松田直樹がこの世という“ピッチ”を去って、8月4日で2年を迎える。三回忌を前にした7月20日、二宮寿朗氏著『松田直樹を忘れない。〜闘争人? 永遠の章〜』(三栄書房)が上梓された。本書は2009年に発刊された『闘争人〜松田直樹物語〜』の続編にあたる。松田が横浜F・マリノスから松本山雅FCへ移籍し、J2昇格を目指して奮闘する足跡を追う。16シーズン在籍した愛するマリノスとの別れ。松本山雅という新たな夢との出会い。松田はどのような心境でその時を生きていたのか。当時の松田本人の言葉はもちろん、親友である安永聡太郎氏(「松田直樹メモリアル」代表理事)、佐藤由紀彦選手(長崎)を筆頭に彼に関わってきた多くの人々の言葉を交えて「松田直樹」という人間に迫る。

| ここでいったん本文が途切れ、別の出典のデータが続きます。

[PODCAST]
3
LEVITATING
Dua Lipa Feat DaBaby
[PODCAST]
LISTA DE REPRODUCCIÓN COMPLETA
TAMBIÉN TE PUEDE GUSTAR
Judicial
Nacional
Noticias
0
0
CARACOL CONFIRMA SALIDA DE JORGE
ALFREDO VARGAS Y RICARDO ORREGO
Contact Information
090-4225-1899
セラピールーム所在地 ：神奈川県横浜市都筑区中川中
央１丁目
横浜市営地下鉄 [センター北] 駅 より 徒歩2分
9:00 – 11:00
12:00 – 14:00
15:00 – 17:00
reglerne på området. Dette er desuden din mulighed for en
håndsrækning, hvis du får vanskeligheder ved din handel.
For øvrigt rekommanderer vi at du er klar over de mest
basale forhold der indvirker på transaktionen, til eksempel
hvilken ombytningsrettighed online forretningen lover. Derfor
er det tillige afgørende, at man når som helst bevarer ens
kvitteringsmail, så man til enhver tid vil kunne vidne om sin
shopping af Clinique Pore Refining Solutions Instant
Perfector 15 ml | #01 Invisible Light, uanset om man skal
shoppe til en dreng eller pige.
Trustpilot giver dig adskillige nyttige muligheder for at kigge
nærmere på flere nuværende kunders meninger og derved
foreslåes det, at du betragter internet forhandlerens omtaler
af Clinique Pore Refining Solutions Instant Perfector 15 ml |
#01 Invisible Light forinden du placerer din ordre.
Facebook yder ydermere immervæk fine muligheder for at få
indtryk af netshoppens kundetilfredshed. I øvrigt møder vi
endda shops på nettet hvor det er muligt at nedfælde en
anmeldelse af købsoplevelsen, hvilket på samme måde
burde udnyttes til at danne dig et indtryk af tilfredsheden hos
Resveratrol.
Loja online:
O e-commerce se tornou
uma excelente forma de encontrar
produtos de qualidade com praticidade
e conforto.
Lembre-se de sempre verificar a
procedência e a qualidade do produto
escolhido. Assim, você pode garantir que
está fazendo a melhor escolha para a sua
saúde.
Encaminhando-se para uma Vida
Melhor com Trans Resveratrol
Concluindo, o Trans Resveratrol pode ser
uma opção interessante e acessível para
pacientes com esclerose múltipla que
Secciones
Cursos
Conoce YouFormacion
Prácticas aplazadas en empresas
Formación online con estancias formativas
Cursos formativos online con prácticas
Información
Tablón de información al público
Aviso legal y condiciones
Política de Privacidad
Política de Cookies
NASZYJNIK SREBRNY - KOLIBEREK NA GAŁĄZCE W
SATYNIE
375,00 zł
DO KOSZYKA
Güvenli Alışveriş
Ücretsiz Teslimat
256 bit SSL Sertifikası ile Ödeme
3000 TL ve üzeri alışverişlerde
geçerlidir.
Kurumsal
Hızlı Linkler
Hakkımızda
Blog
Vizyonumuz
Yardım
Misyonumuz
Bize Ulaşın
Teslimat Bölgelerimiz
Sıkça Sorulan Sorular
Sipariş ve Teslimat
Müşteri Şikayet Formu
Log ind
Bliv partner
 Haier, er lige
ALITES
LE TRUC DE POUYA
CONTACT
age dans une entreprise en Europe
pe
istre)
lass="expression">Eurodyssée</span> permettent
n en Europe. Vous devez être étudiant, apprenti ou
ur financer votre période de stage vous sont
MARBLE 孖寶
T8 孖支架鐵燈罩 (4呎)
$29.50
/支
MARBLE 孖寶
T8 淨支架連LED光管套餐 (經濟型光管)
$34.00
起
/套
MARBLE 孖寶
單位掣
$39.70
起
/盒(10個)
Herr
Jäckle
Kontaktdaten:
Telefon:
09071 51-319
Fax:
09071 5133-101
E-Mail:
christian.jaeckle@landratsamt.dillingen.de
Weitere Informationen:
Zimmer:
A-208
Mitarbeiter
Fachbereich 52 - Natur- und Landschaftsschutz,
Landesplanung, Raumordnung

<本書では等身大の松田直樹を描くとともに、松田選手と身近に接してきた人たちの思いも描きたかった。読んでいただける方に、偉大なプレーヤーであることをあらためて知っていただきたかった。ただ、悲しんでばかりでは、天国の松田直樹もきっと喜ばない。
 悲しみを背負いながらも、松田直樹と関わってきたすべての方々に、前を向いて生きていただきたい、そんな願いを込めて――。>

 著者は本書を上梓する際の心境をこのように述べている。松田直樹がどれほどサッカーを愛し、また彼自身がどれほどの人に愛されていたのか――。偉大なフットボーラーの人生を感じられる一冊である。